Add fused delta(for(bitpacking)) decode kernel (unstable) by joseph-isaacs · Pull Request #140 · spiraldb/fastlanes

joseph-isaacs · 2026-06-02T18:28:01Z

Summary

Adds a fused decode kernel for a delta(for(bitpacking)) stack, gated behind a new default-off delta_for_bitpacking feature.

Delta::unfor_undelta_pack::<LANES, W, B> decodes in a single pass over the W-bit packed buffer: for each lane it unpacks, wrapping-adds the frame-of-reference (inverting FoR), then accumulates against the running per-lane base (inverting delta). This fuses what were three passes — unpack → unfor → undelta — and removes two intermediate buffers. A runtime-width dispatcher unchecked_unfor_undelta_pack selects the compile-time W (same pattern as FoR::unchecked_unfor_pack). It reuses the existing unpack! macro, so it inherits the transposed-iteration ordering that makes delta fusion correct.

Feature flag

Both trait methods, their macro impls, and the test live behind [features] delta_for_bitpacking = [] (off by default), because the kernel is monomorphized across every (type × bit-width) and that has a real .text cost (below). Downstream (Vortex) turns it on via its own unstable_encodings feature.

Tests

test_unfor_undelta round-trips both the const-generic kernel and the runtime-width dispatcher against an independent undelta-of-FoR-decoded reference. cargo test --features delta_for_bitpacking, cargo clippy --features delta_for_bitpacking --all-targets, and the default (feature-off) cargo clippy + cargo fmt --check are all clean. Real CI here (Build / MSRV / Benchmark) is green.

Code-size analysis

Release libfastlanes rlib (nm --print-size, summing t/T symbols):

feature	new symbols	new `.text`
`delta_for_bitpacking` off (default)	0	0 B
`delta_for_bitpacking` on	128	~254 KiB

128 = 124 width-specialized unfor_undelta_pack (9 u8 + 17 u16 + 33 u32 + 65 u64) + 4 unchecked_ dispatchers. Comparable to the existing unfor_pack family (128 / ~224 KiB). Behind a default-off feature, it costs nothing unless enabled.

Performance — is the kernel optimal? (asm + A/B, measured locally)
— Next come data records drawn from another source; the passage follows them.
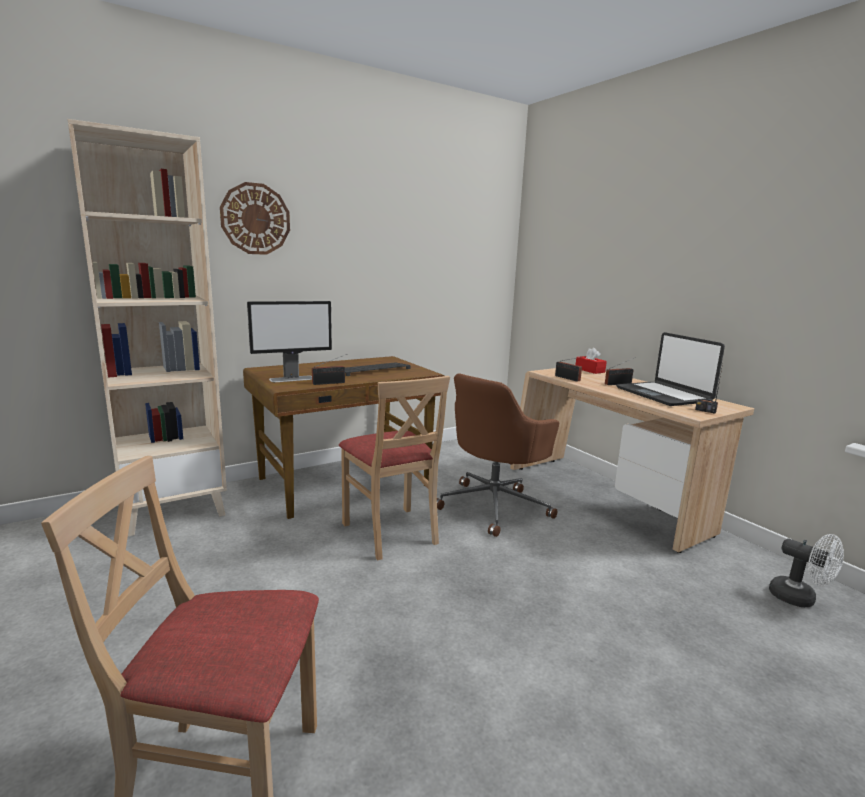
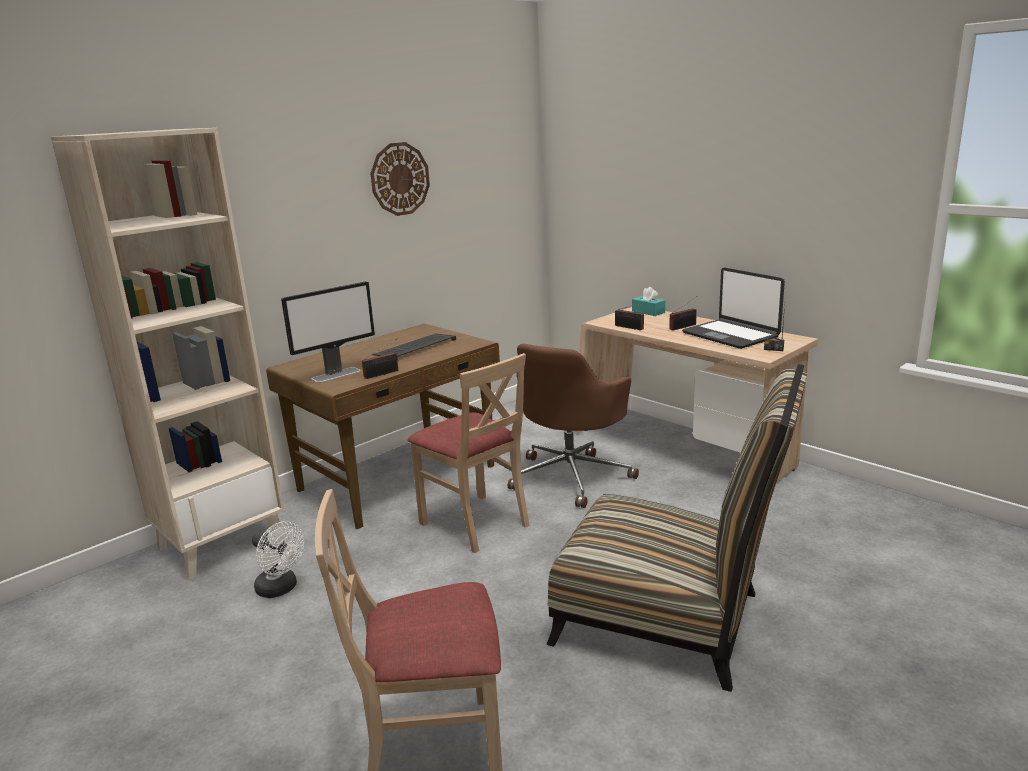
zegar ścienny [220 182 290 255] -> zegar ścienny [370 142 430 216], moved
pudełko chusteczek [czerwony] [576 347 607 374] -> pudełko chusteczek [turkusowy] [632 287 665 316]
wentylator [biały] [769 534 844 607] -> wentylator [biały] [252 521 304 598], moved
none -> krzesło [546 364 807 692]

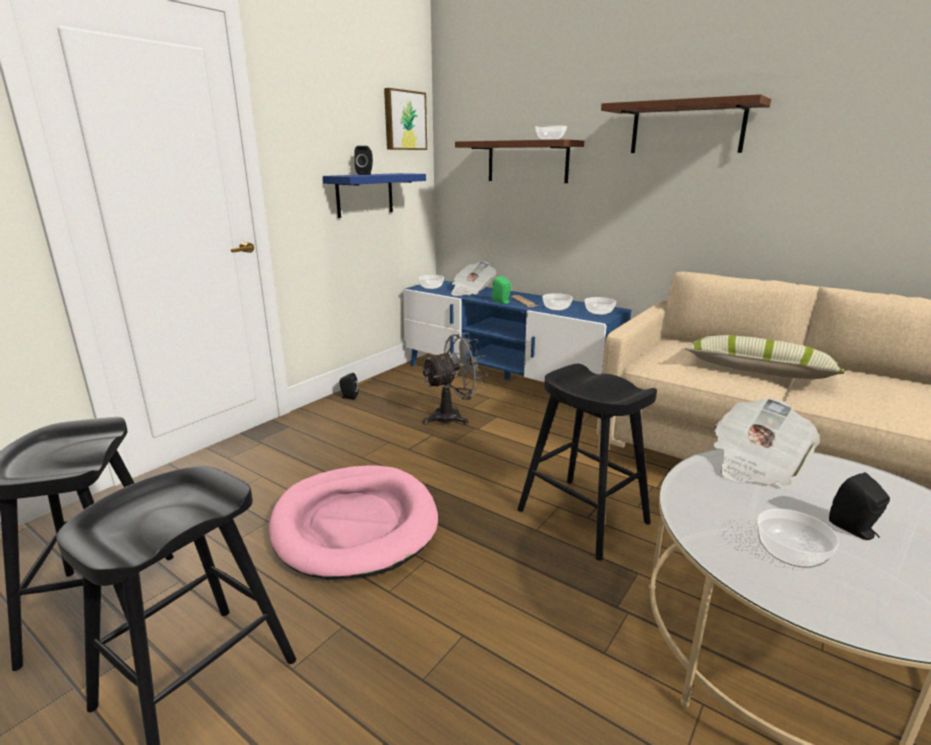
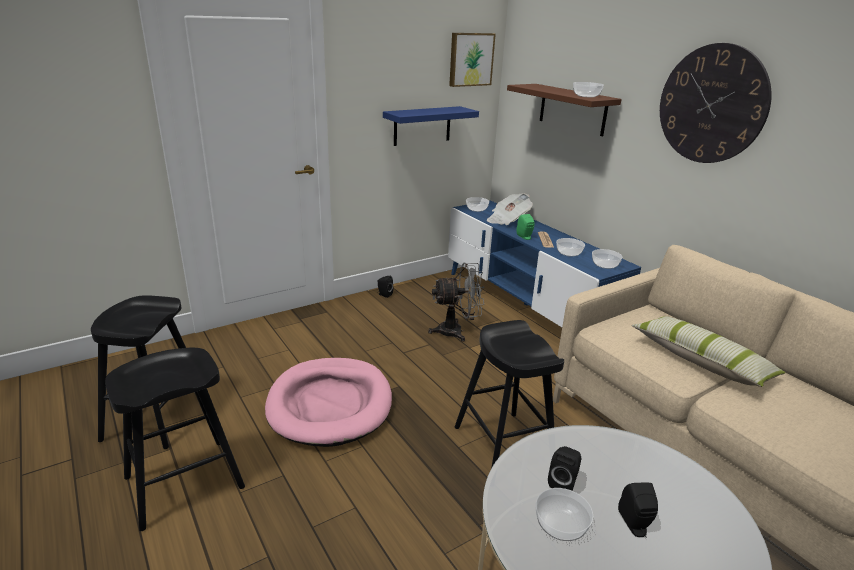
półka [brązowy] [601 94 771 153] -> zegar ścienny [660 43 771 163]
głośnik [czarny] [354 146 373 175] -> głośnik [czarny] [548 446 581 490], moved
gazeta [714 398 820 486] -> none

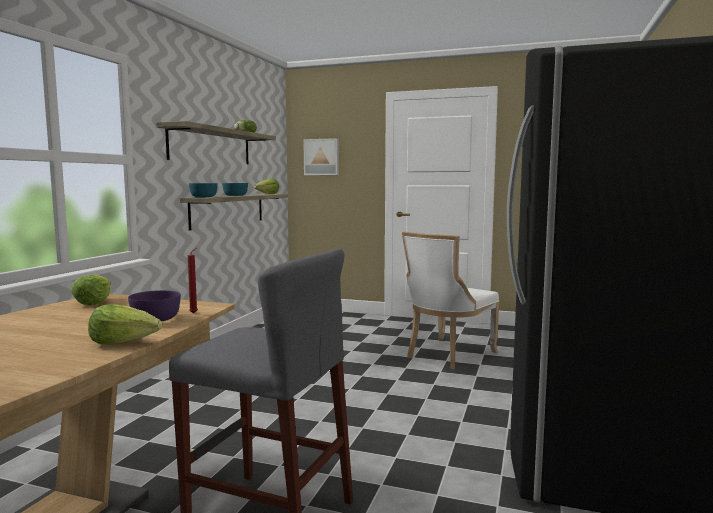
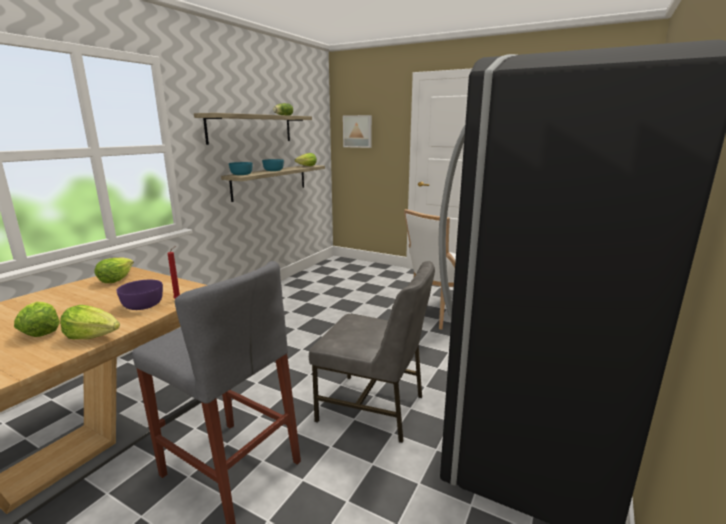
none -> krzesło [szary] [309 261 435 443]
none -> sałata [14 301 60 337]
The kernel is at parity with the shipped kernels. Microbench (best-of-30, same chunk), u32 W=11: unfor_undelta_pack 0.156 vs undelta_pack 0.153 vs unfor_pack 0.152 ns/elem — within noise. The fused FoR-add + undelta-add fold into the existing vpaddd chain for free.

Wider SIMD does not help — it regresses normal widths:

ns/elem	SSE2	AVX2	AVX-512
fused u32 W=11	0.156	0.172	0.172
fused u64 W=17	0.374	0.415	0.416
fused u32 W=1	0.157	0.124	0.119

Asm confirms the AVX2 build is clean (163 insns vs SSE2's 195, full %ymm, zero cross-lane shuffles) yet ~10% slower — it's shift/mask/add port-throughput + AVX frequency-bound, not codegen quality. Only the degenerate W=1 (trivial unpack → pure stores) benefits. So a hand-written intrinsic kernel can't beat LLVM's SSE2 autovectorization here. The real win is the fusion, not kernel micro-optimization (see the Vortex PR for end-to-end numbers).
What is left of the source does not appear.